[Data records]
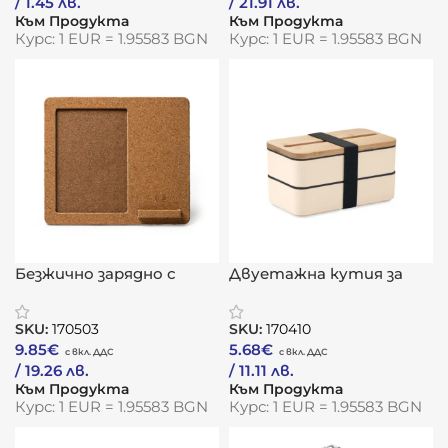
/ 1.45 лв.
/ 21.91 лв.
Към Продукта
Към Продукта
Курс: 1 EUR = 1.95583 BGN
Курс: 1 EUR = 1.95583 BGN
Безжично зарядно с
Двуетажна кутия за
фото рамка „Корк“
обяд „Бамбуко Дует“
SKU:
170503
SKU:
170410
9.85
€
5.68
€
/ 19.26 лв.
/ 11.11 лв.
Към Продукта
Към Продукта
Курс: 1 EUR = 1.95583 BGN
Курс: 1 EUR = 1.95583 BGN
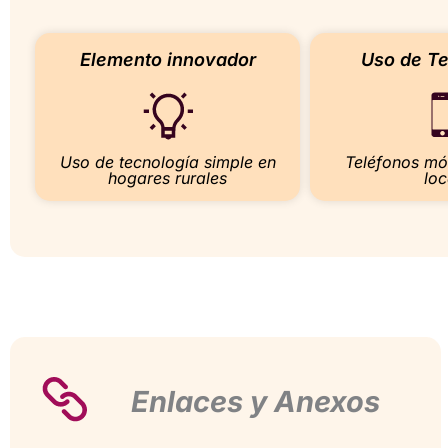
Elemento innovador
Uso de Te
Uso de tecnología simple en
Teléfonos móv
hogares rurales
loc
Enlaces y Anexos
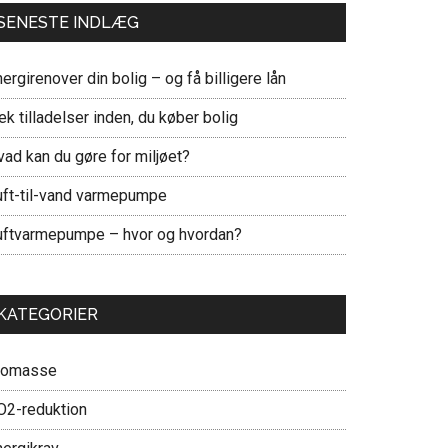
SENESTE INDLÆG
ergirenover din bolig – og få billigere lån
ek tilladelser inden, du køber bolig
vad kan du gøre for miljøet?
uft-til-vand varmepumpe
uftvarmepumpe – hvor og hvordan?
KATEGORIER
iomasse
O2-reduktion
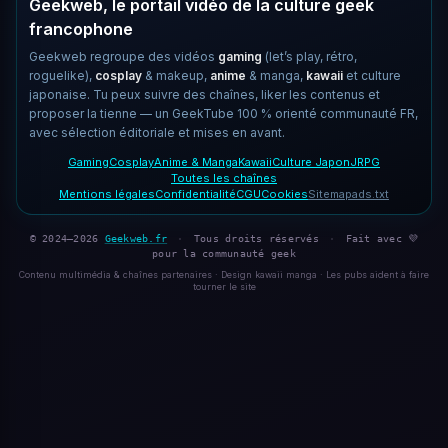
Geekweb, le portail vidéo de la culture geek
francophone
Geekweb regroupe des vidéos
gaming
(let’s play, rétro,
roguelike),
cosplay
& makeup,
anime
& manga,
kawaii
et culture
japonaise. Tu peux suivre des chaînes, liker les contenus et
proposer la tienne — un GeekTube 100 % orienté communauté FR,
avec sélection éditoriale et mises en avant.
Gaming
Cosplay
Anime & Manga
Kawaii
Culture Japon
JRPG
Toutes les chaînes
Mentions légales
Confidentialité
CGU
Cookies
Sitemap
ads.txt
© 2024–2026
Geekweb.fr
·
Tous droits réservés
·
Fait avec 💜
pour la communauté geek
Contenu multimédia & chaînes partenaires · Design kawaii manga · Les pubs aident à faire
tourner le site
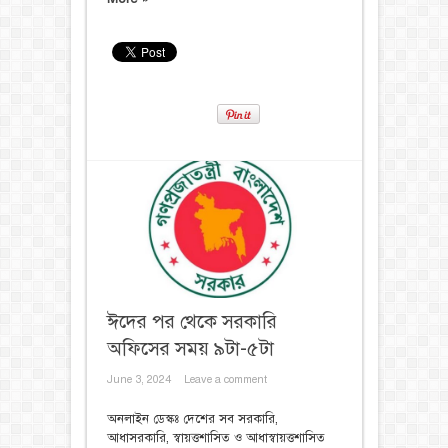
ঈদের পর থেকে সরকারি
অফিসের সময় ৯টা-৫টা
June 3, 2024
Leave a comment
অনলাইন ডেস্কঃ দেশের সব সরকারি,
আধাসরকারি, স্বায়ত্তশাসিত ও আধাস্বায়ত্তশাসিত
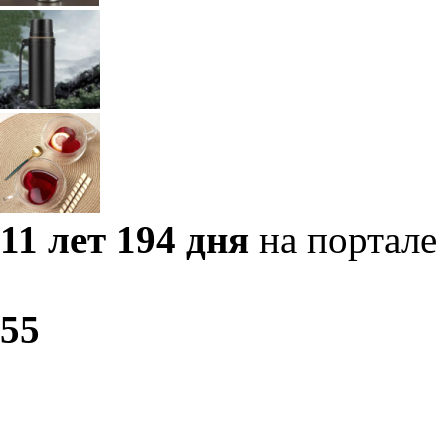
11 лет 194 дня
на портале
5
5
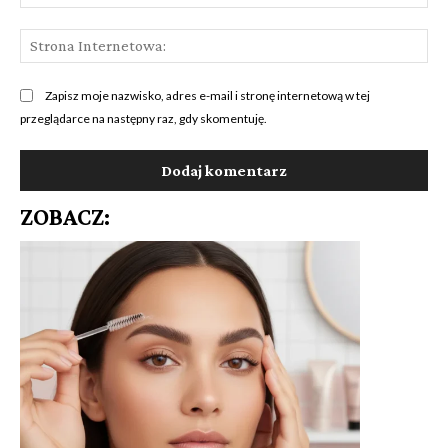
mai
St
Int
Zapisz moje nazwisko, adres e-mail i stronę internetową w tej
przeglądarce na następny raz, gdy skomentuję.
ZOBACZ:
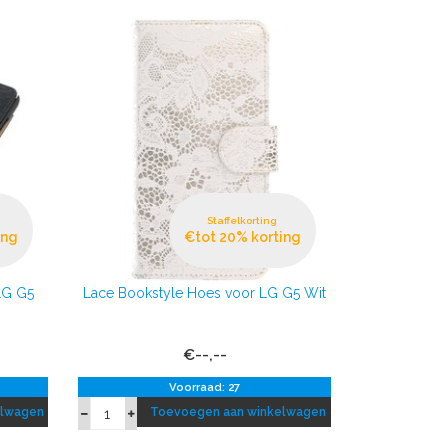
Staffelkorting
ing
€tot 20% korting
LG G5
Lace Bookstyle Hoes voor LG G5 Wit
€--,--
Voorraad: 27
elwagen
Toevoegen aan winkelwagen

*Your objective*:
Pick out every line above that holds the word "bolig" and copy it.

*Written solution*:
ergirenover din bolig – og få billigere lån
ek tilladelser inden, du køber bolig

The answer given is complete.